§ Supplied passage
##########
If you remember with what Hadley shared there, there's a couple of little tricks to remember with Regex that will make it a lot easier. The first thing I'm going to do is put in a W, which is a character, but I want this to be more than one character. I'm going to do a W and a plus. Then after that w and plus, I'm looking for something that has a space and says the word broken. As long as I type that out, right, you'll see here that my formula result is there.
If I hit apply here, you can see that it tells me what is broken, but it also contains that word broken. Maybe I don't want that. Maybe I just want what the part is, not the word broken in there. Then if I want to do that, how I can do that is go in here and containerize this to make this a first word of the list here.
Then I'm going to just say, hey, I only want that first word. If we look at the preview here, it's just giving me that. Now if I hit apply and okay, I've extracted out what I was looking for. Now, this is a simple example and you could probably think of other ways to be able to get that specific part of this description out, but I wanted to show you how you could do that with Regex and really just a very simple start to this.
Let's look at a little bit more complex example. Here we have phone numbers that are entered randomly and they have different spacing, different delimiters in there. Sometimes there's a one, sometimes there's not. Sometimes there is extensions, sometimes there's not. We want to format that in a different way and end up with a more clean format. Here's the end result.
Unlike the last example, I think this one is a lot more difficult to do without Regex. Let's walk through how we can do this with Regex. Very similar. We're going to start, I'm going to type in Regex here and I'm going to move this down so you guys can see as we're building this Regex, the results pop up there.
I'm going to put that phone numbers in as my original pattern or my original data, and then I'm going to start with that pattern. If we remember again from what Hadley said, we're looking for digits this time. Our pattern is digit, digit, digit, then something. We don't know what, but we'll put in that question mark because it could be many different things and then we have digit, digit, digit.
Let me pop this open a little so we can see it. Then again, we have a question mark because we don't know what that delimiter is in there. Then we have four digits. Okay, all right. If we look at a preview, you can see it catches some of these. I'm going to just hit apply and now you can see some of these numbers were captured here, but some were not. Then our output formula isn't what we're after.
Let's go back and open this up and we're going to containerize those like we did in the previous example. We're going to look at three individual words here, or three individual sets of digits, I should say. We've containerized them, we'll hit okay. Then we want an output that looks a certain way.
We want to have the first word followed by a dash, then the second word or set of digits followed by a dash, and then the third. Okay. When we hit apply here, you can see this is cleaned it up a little and at least the output format is what we're looking for, but we're missing a few. Like, let's look at this one specifically.
This one has a space here. How do we tell Regex that there might be a space, but there might not? We'll go back here and we're going to edit this a little bit. We're going to put in a potential space. I'm going to put a space with a question mark there because it might be there, might not and I'm going to hit okay and apply. There you can see it captured those two with the space.
But you can also see some of these have a one at the start, like line five here. How do we tell Regex that there might be a one there? So just like we did with the space, we're going to go in, we're going to say, "hey, there could be a one here. " I f we do that and hit okay and apply, you can see that it cleaned those up.
Now we're pretty happy. We've got everything in the format that we want it. But you can see there is other examples of different styles of phone numbers here. If people have put in letters instead of numbers, it's not capturing all of that. There's more we could do with this to clean these up further, but we've taken a lot of messy phone numbers here and clean them up into a nicer format.
##########
§ Study material

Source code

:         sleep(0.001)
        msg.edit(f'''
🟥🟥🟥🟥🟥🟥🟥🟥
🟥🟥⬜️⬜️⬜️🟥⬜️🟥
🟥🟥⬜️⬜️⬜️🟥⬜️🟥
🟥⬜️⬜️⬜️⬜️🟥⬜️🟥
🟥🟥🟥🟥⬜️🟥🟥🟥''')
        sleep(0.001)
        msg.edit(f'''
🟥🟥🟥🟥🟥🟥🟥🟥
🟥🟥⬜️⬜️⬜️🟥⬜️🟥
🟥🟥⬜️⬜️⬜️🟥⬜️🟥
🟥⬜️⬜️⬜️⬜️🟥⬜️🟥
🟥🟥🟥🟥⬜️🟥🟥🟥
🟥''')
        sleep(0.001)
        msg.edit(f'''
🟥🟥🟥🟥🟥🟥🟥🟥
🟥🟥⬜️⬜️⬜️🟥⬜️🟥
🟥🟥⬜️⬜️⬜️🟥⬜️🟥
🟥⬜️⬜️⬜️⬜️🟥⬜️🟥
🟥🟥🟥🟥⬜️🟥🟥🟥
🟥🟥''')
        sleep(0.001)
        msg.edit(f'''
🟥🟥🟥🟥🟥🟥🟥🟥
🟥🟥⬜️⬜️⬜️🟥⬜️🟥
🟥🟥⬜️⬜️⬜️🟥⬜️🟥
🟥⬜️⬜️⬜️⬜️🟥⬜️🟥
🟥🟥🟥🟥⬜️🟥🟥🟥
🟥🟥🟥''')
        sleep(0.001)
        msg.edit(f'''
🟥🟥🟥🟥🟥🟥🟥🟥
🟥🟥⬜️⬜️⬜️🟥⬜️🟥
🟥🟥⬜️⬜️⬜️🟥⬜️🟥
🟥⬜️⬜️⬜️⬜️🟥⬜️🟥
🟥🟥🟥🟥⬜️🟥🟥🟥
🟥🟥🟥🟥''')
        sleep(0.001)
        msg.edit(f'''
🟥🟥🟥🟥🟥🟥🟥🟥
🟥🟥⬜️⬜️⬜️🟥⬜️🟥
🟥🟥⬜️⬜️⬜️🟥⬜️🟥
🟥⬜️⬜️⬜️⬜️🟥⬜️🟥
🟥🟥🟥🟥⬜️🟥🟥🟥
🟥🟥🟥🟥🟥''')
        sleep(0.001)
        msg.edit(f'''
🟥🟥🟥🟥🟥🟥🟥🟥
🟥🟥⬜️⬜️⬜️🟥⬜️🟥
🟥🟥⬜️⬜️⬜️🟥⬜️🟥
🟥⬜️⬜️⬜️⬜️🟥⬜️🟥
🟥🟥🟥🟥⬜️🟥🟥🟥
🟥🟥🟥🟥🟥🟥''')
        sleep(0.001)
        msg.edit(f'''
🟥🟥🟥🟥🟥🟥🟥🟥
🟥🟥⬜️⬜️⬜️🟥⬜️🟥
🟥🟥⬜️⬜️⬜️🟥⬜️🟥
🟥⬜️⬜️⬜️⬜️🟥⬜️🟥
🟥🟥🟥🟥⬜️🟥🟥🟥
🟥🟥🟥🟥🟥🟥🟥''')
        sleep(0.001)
##########
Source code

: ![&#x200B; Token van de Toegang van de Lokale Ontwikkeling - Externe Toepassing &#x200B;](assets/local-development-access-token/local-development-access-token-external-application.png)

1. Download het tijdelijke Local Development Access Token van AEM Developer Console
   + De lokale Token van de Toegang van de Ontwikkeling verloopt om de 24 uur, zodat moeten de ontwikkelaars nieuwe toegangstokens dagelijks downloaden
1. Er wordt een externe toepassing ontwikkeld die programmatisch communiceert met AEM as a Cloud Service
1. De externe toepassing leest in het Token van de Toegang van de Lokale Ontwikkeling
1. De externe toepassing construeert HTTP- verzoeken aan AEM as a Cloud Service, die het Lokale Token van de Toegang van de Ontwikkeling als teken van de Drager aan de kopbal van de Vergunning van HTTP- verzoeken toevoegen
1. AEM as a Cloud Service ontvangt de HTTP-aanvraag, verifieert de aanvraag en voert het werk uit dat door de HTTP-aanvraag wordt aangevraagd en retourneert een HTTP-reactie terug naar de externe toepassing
##########
§ Task A
In the regex walkthrough, what does the speaker add after the W so that it matches more than one character?
§ Task B
Edit part of the regex walkthrough. Begin at the words that have "Unlike the last" and stop after "digit, digit, digit.", and replace "pattern" with "expression" throughout that span.
The data has no connection to the regex walkthrough.

§ Response box A
A plus sign.

§ Response box B
Unlike the last example, I think this one is a lot more difficult to do without Regex. Let's walk through how we can do this with Regex. Very similar. We're going to start, I'm going to type in Regex here and I'm going to move this down so you guys can see as we're building this Regex, the results pop up there.
I'm going to put that phone numbers in as my original expression or my original data, and then I'm going to start with that expression. If we remember again from what Hadley said, we're looking for digits this time. Our expression is digit, digit, digit, then something. We don't know what, but we'll put in that question mark because it could be many different things and then we have digit, digit, digit.